TASKS:
a) Answer these questions about the Practical Plants post:
(i) What role does the writer hold at Practical Plants?
(ii) What does the writer call both easy and fun?
(iii) Who does most of the work on Practical Plants?
b) Report every line in the rows that contains the string "kern". Case counts.

GIVEN PASSAGE:
I've been meaning to drop in on this thread ever since Juliet brought my attention to it. I'm the principal developer behind Practical Plants, and over there we're working hard on building a globally relevant plant use database.
The most important thing we learned is building a database like this is hard. Technologically it's easy... designing a database schema and thinking about what terms and properties you want to define in an abstract sense is both easy and fun. Once you start actually having to collect and build data, it gets difficult. It's hard to find reliable sources of data; it's super hard to merge that diverse data well; and it's harder still to build and maintain an active community to look after that data.
The difficulty in maintaining a community effort to build this kind of resource is one of the key points for me. The permaculture community is a passionate one, but it's not huge, and I don't believe it has the resources to maintain multiple databases without harming the effectiveness of each. Most of the work on Practical Plants is really being done by a very small number of committed individuals, with a large number of others making very occasional corrections. I'd urge any new database project with similar aims to Practical Plants to define how it might differ, and to open a dialogue with us - we're a totally open community, and very open to new ideas of what data we should define, how we should collect and share it, and so on!

SUPPLIED ENTRIES:
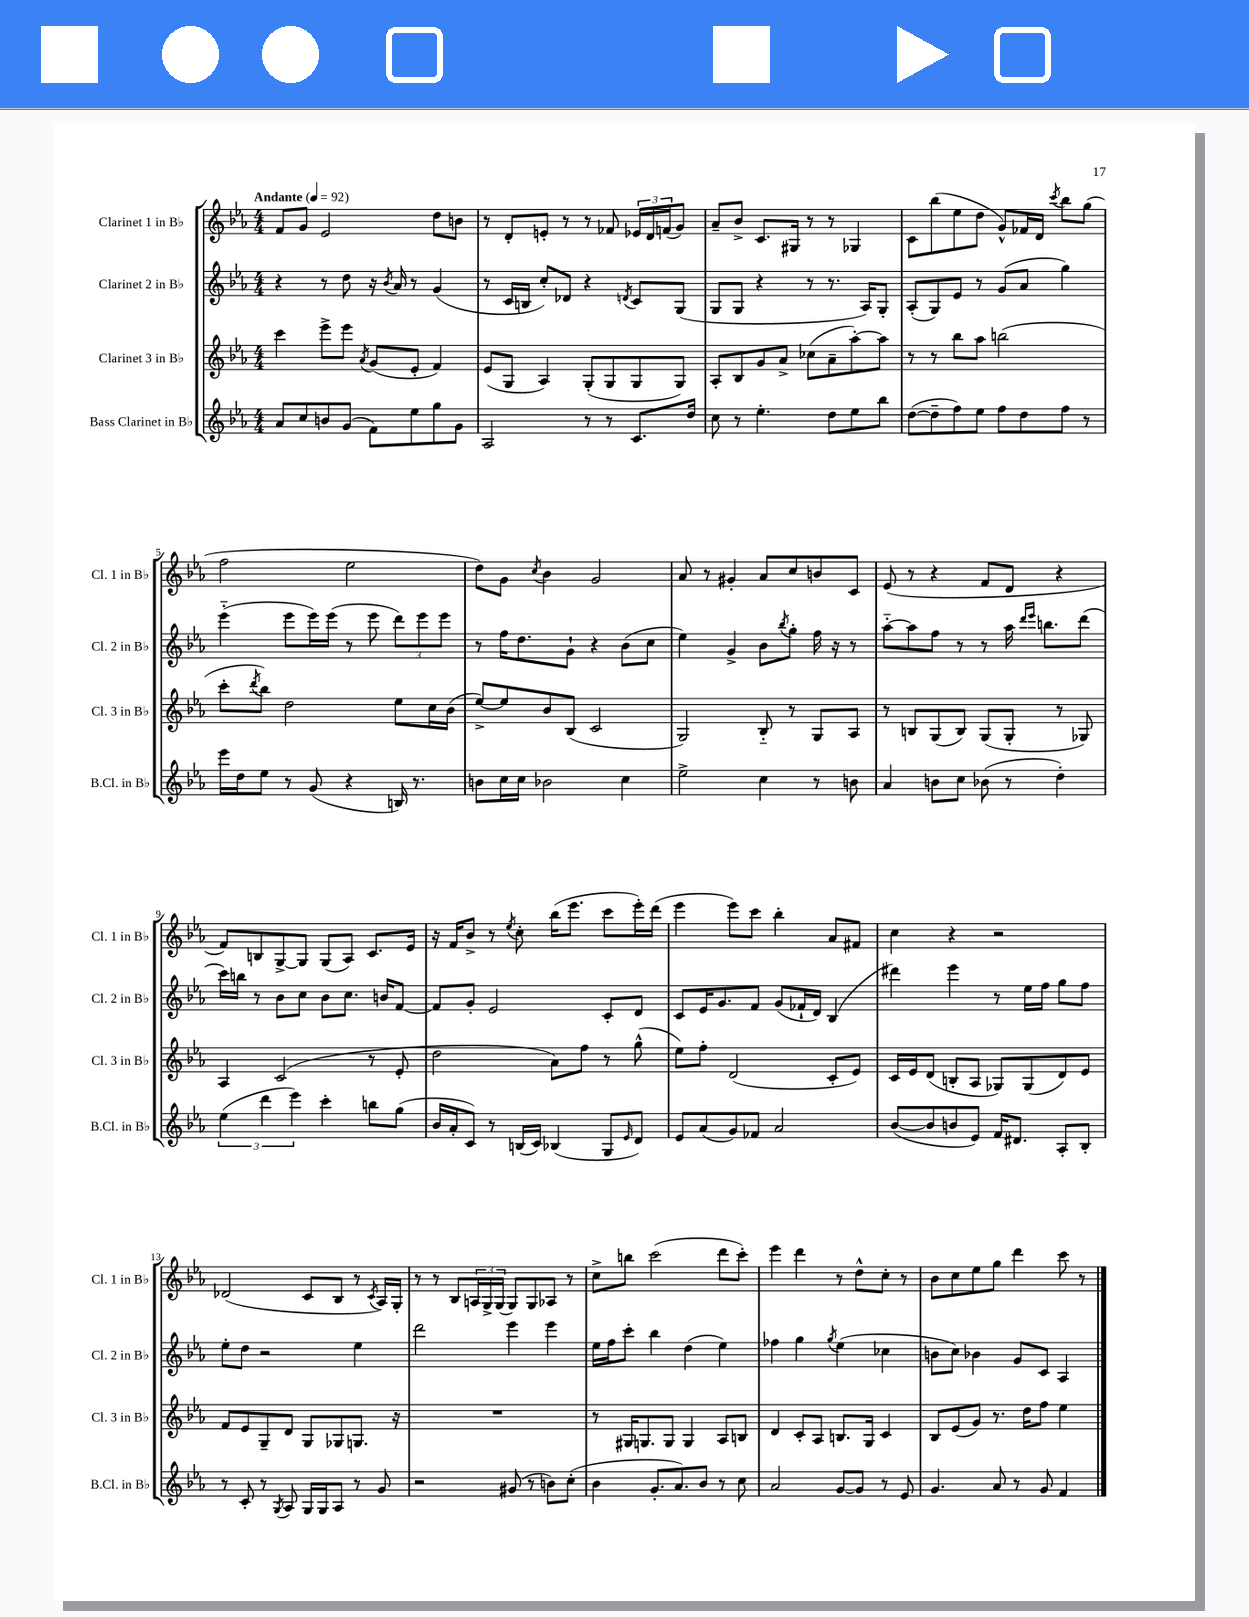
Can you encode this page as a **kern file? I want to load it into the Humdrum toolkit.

**kern	**kern	**kern	**kern
*staff4	*staff3	*staff2	*staff1
*clefG2	*clefG2	*clefG2	*clefG2
*k[b-e-a-]	*k[b-e-a-]	*k[b-e-a-]	*k[b-e-a-]
*M4/4	*M4/4	*M4/4	*M4/4
*MM92	*MM92	*MM92	*MM92
8a-	4ccc	4r	8f
8cc	.	.	8g
8b	8eee-^	8r	2e-
(8g	8eee-	8dd	.
.	8qa-	.	.
8f)	(8g	16r	.
.	.	8qb-	.
.	.	16a-	.
8ee-	8e-'	8r	.
8gg	4f)	(4g	8dd
8g	.	.	8b
=	=	=	=
2A-	(8e-	8r	8r
.	8G	16c	8d'
.	.	16B	.
.	4A-)	8cc')	8e'
.	.	8d-	8r
8r	(8G'	4r	8r
8r	8G	.	8f-
.	.	8qd	.
8.c	8G	8c	24e-
.	.	.	24d
.	.	.	(24f
.	8G)	(8G	8g)
16dd	.	.	.
=	=	=	=
8cc	8A-'	8G	8a-~
8r	8B-	8G	8b-^
4.ee-'	8g	4r	8.c
.	8a-^	.	.
.	.	.	16G#
.	(8cc-	8r	8r
8dd	8a-~	8.r	8r
8ee-	[8aa-')	.	4G-
.	.	16A-)	.
8bb-	8aa-]	8G'	.
=	=	=	=
([8dd	8r	(8A-'	8c
8dd~]	8r	8G)	(8bb-
8ff)	8bb-	8e-	8ee-
8ee-	8aa-	8r	8dd
8ff	(2bb	(8g	8g^^)
8dd	.	8a-	16f-
.	.	.	16d
.	.	.	8qccc
8ff	.	4gg)	8bb-
8r	.	.	(8gg
=	=	=	=
16eee-	8ccc'	(4eee-'~	2ff
16dd	.	.	.
.	8qddd	.	.
8ee-	8bb-)	.	.
8r	2dd	8eee-	.
(8g	.	16eee-)	.
.	.	(16eee-	.
4r	.	8r	2ee-
.	.	8eee-	.
16B)	8ee-	12ddd)	.
8.r	.	.	.
.	.	12eee-	.
.	16cc	.	.
.	.	12eee-	.
.	(16b-	.	.
=	=	=	=
8b	[8ee-^)	8r	8dd)
16cc	8ee-]	16ff	8g
16cc	.	8.dd	.
.	.	.	8qcc
2b-	8b-	.	4b-
.	(8B-	8g`	.
.	2c	4r	2g
4cc	.	(8b-	.
.	.	8cc	.
=	=	=	=
2ee-^	2G)	4ee-)	8a-
.	.	.	8r
.	.	4g^	4g#'
4cc	8B-'~	8b-	8a-
.	.	8qbb-	.
.	8r	8gg'	8cc
8r	8G	16ff	8b
.	.	16r	.
8b	8A-	8r	8c
=	=	=	=
4a-	8r	[8aa-'~	(8e-
.	8B	8aa-]	8r
8b	(8G	8ff	4r
8cc	8B)	8r	.
(8b-	(8G	8r	8f
8r	8G'	16aa-	8d
.	.	16qqddd	.
.	.	16qqeee-	.
.	.	8.bb	.
4dd')	8r	.	4r
.	8G-)	(8ddd	.
=	=	=	=
(6ee-	4A-	16ccc)	8f)
.	.	16bb	.
.	.	8r	8B
6ddd	.	.	.
.	(2c	8b-	[8G^
6eee-)	.	.	.
.	.	8cc	8G]
4ccc'	.	8b-	(8G
.	.	8.cc	8A-)
8bb	8r	.	8.c
.	.	16b	.
(8gg	8e-'	[8f	.
.	.	.	16e-
=	=	=	=
16b-	2dd	8f]	16r
16a-'	.	.	16f
8c)	.	8g'	8b-^
8r	.	2e-	8r
.	.	.	8qee-
(16B	.	.	8cc'
16c)	.	.	.
(4B-	8a-)	.	(16bb-
.	.	.	8.eee-
.	8ff	.	.
8G	8r	8c'	8ccc
16qqe-	.	.	.
8d)	(8gg^^	8d	16eee-')
.	.	.	(16ddd
=	=	=	=
8e-	8ee-)	8c	4eee-
(8a-	8ff'	16e-	.
.	.	8.g	.
8g)	(2d	.	8eee-)
8f-	.	8f	8ccc
2a-	.	(8g	4bb-'
.	.	16f-`	.
.	.	16d)	.
.	8c'	(4B-	8a-
.	8e-)	.	8f#
=	=	=	=
([8b-	16c	4ddd#)	4cc
.	16e-	.	.
8b-]	(8d	.	.
8b	8B'	4eee-	4r
8e-)	8A-	.	.
16f	8G-)	8r	2r
8.d#	.	.	.
.	(8G-	16ee-	.
.	.	16ff	.
8A-'	8d)	8gg	.
8B-'	8e-	8ff	.
=	=	=	=
8r	8f	8ee-'	(2d-
8c'	8e-	8dd	.
8r	8G~	2r	.
8qG	.	.	.
8A-	8d	.	.
16G	8G	.	8c
16G	.	.	.
8A-	8G-	.	8B-
8r	8.G	4ee-	8r
.	.	.	8qc
8g	.	.	16A-)
.	16r	.	16G'
=	=	=	=
2r	1r	2ddd	8r
.	.	.	8r
.	.	.	8B-
.	.	.	24A
.	.	.	24G^
.	.	.	(24G
(8g#	.	4eee-	8G)
8r	.	.	8G
8b)	.	4eee-	8A-
(8cc'	.	.	8r
=	=	=	=
4b-	8r	16ee-	8cc^
.	.	16ff	.
.	16G#	8ccc'	8bb
.	8.G	.	.
8.g'	.	4bb-	(2ccc
.	8G	.	.
8.a-)	.	.	.
.	4G	(4dd	.
8b-	.	.	.
8r	8A-	4ee-)	8ddd
8cc	8B	.	8ccc')
=	=	=	=
2a-	4d	4ff-	4eee-
.	8c'	4gg	4ddd
.	8A-	.	.
.	.	8qgg	.
[8g	8.B	(4ee-	8r
8g]	.	.	8dd^^
.	16G	.	.
8r	4c	4cc-	8cc'
8e-	.	.	8r
=	=	=	=
4.g	8B-	8b	8b-
.	(8e-	8cc)	8cc
.	8g)	4b-	8ee-
8a-	8.r	.	8gg
8r	.	8g	4ddd
.	16dd	.	.
8g	8ff	8c	.
4f	4ee-	4A-	8ccc
.	.	.	8r
==	==	==	==
*-	*-	*-	*-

SOLUTION LIST:
a)
(i) The writer is the principal developer behind Practical Plants.
(ii) Designing a database schema and thinking about what terms and properties you want to define in an abstract sense.
(iii) A very small number of committed individuals.

b)
Can you encode this page as a **kern file? I want to load it into the Humdrum toolkit.
**kern	**kern	**kern	**kern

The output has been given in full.